WAYNESBORO — The General Lee will not make a personal appearance, but theater performances next week in the area are fixing to remind audience members of a television series from the 1980s set in Hazzard, Ga.
“Good Old Boys,” written and directed by Stuarts Draft High graduate Ashley Sparks, was inspired by the 1979-1985 TV show “The Dukes of Hazzard,” and interviews she conducted with her father, a Vietnam War veteran, and his veteran friends.
Sparks, 40, a theater director and facilitator in Los Angeles, said she wanted to create “an easy point of entry” into conversation in Augusta County. Pop culture is an easy way to bring different people together in a non-tension-filled environment to discuss important topics.
“There are things about those characters [on “The Dukes of Hazzard”] that I think are very fun that are [also] archetypal,” Sparks said.
Audience members will be asked to participate in discussion during each of the five performances held two days in Waynesboro, Greenville and Stuarts Draft. Each performance represents an episode of the TV show, and is 30 to 45 minutes, depending on how long discussion is held.
“I’m trying to find the space where we can actually be in conversation,” Sparks said, not just about politics, but about matters of the heart.
The first performance focuses on how men relate to working, the second performance shares history about the Civil War, and the third focuses on women drivers and the concept of race. In the fourth performance, audience members will be asked to think about their values, and the fifth performance will illustrate how men deal with other men and grief.
Sparks said a character in one episode says the line: “You’ve given me something to think about.” And she hopes audience members come away from the performances with that in mind.

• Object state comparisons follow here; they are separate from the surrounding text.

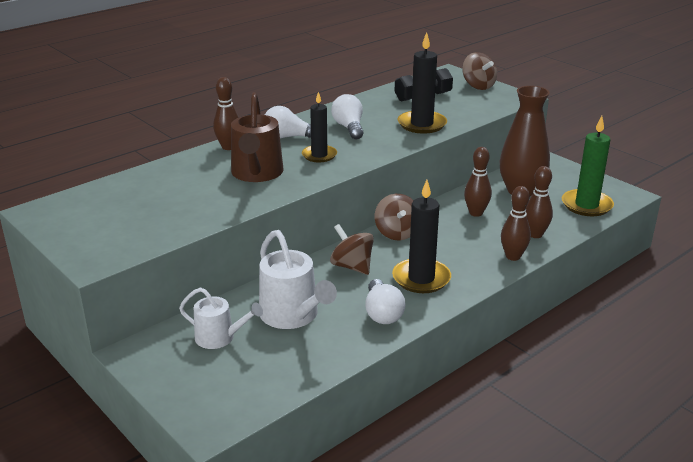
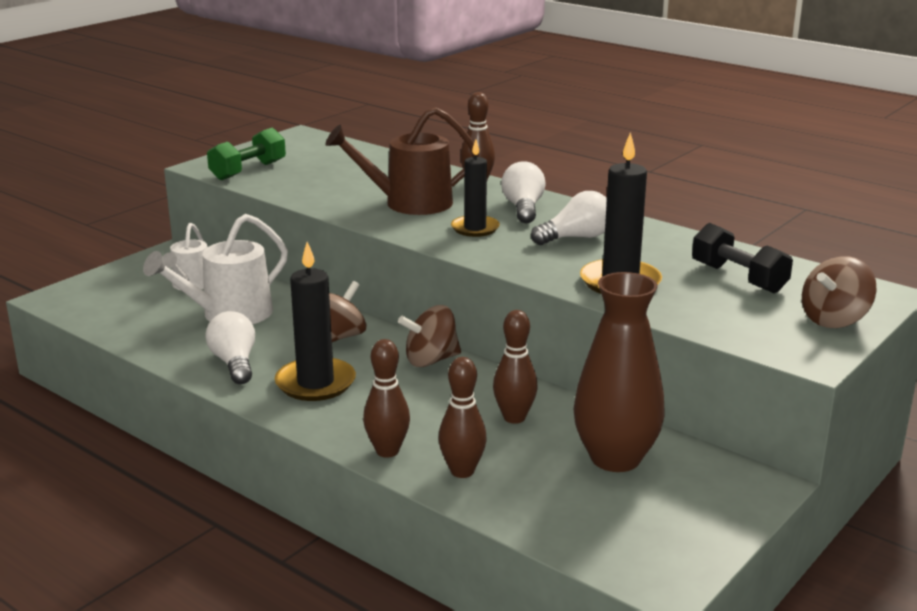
camera: 80 degrees right, 5 degrees down
white light bulb [365,279,406,324] -> white light bulb turned 90 degrees clockwise [205,311,255,384]
green candle [562,116,614,216] -> none
none -> green dumbbell [207,128,286,180]

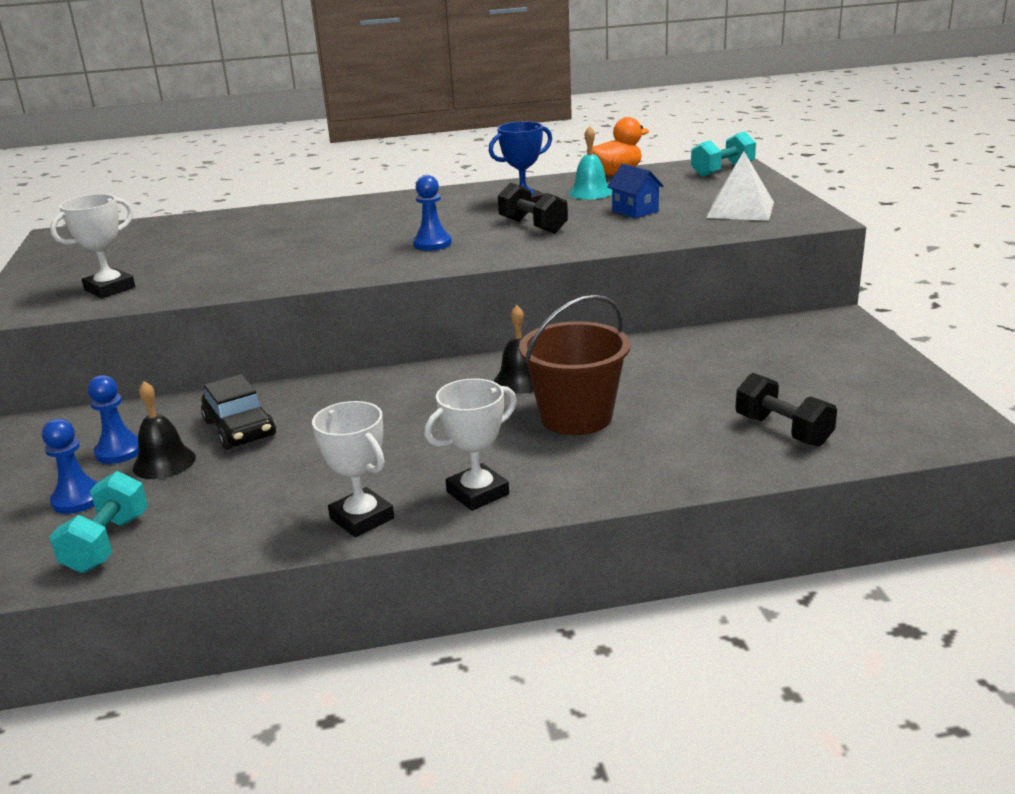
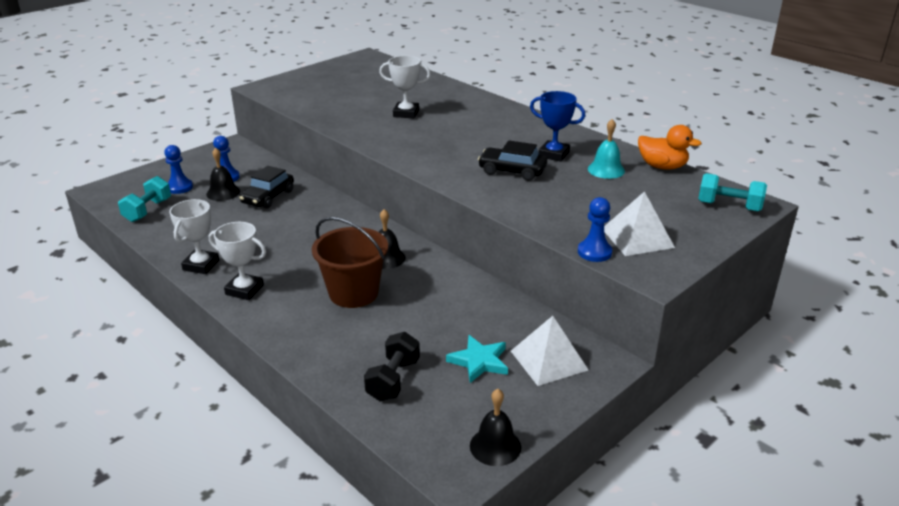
camera: 55 degrees right, 5 degrees up
turquoise dumbbell [49,471,148,573] -> turquoise dumbbell turned 45 degrees counterclockwise [118,176,171,222]
white trophy [50,194,135,298] -> white trophy moved to [379,56,431,118]
blue pawn [413,175,452,251] -> blue pawn moved to [578,197,612,262]
black dumbbell [498,182,568,234] -> black car [478,140,547,181]
blue house [607,164,664,218] -> none
none -> turquoise star [446,335,508,383]
none -> black bell [470,389,521,466]
none -> white pyramid [511,316,588,386]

“Good Old Boys” is about two brothers, one a contractor and the other a military veteran. A county commissioner and county sheriff, much like the characters in “The Dukes of Hazzard,” also make appearances. The brothers play with remote-controlled cars and Army men, and also reenact the Battle of New Market, which took place May 15, 1864, during the Civil War.
Sparks holds a master’s degree in directing and public dialog from Virginia Tech, which, she said, enables her to show others how theater can be used to engage the public in conversations about values and other important issues. As a facilitator in LA, she helps nonprofits “when people have challenges communicating with each other.”
Sparks began working on “Good Old Boys” more than two years ago.
The theater project was made possible with a $20,000 grant from A Blade of Grass, a New York-based fellowship program. Sparks said the grant is specifically for socially-engaged projects.
Shows on Sept. 19 will be performed 6 a.m. in the BP gas station parking lot, 3529 Lee Jackson Hwy., Greenville, and 6 p.m. at Basic City Brewery, 1010 E. Main, St., Waynesboro. Other performances will be on Sept. 20: 6 a.m. at BP in Greenville, 8 a.m. at Hardee’s, 1527 E. Main St., Waynesboro, 3 p.m. at 7-11, 50 Draft Ave., Stuarts Draft, and 6 p.m. at Basic City Brewery. On Sept. 22 from 11 a.m. to 6 p.m. at Ridgeview Park’s shelter, audiences can enjoy all five shows. Audience members interested in the Sept. 22 performances who RSVP to the project’s web site or call 434-218-0491, will be able to enjoy free brunch and BBQ.
“I’m hoping that the project will tour to other gas stations throughout the South,” Sparks said.